> [Your assignment]
Starting at the first line below, copy through to the last line exactly.

=== Section Start ===

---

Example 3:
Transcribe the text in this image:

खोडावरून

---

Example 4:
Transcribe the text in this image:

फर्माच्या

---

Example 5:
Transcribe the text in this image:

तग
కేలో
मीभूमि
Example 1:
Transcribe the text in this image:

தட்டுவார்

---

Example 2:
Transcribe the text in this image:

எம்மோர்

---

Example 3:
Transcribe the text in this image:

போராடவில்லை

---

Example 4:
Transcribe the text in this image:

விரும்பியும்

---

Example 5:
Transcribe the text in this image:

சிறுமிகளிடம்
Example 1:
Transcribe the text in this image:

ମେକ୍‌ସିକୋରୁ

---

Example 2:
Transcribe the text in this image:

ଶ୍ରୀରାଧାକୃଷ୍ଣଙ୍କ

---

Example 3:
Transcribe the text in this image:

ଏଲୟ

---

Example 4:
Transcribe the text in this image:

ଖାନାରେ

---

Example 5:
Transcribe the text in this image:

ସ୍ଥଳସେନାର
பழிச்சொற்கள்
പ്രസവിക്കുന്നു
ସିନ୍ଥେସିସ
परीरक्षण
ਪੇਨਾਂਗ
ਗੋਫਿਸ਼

=== Section End ===

> [Solved problem]
---

Example 3:
Transcribe the text in this image:

खोडावरून

---

Example 4:
Transcribe the text in this image:

फर्माच्या

---

Example 5:
Transcribe the text in this image:

तग
కేలో
मीभूमि
Example 1:
Transcribe the text in this image:

தட்டுவார்

---

Example 2:
Transcribe the text in this image:

எம்மோர்

---

Example 3:
Transcribe the text in this image:

போராடவில்லை

---

Example 4:
Transcribe the text in this image:

விரும்பியும்

---

Example 5:
Transcribe the text in this image:

சிறுமிகளிடம்
Example 1:
Transcribe the text in this image:

ମେକ୍‌ସିକୋରୁ

---

Example 2:
Transcribe the text in this image:

ଶ୍ରୀରାଧାକୃଷ୍ଣଙ୍କ

---

Example 3:
Transcribe the text in this image:

ଏଲୟ

---

Example 4:
Transcribe the text in this image:

ଖାନାରେ

---

Example 5:
Transcribe the text in this image:

ସ୍ଥଳସେନାର
பழிச்சொற்கள்
പ്രസവിക്കുന്നു
ସିନ୍ଥେସିସ
परीरक्षण
ਪੇਨਾਂਗ
ਗੋਫਿਸ਼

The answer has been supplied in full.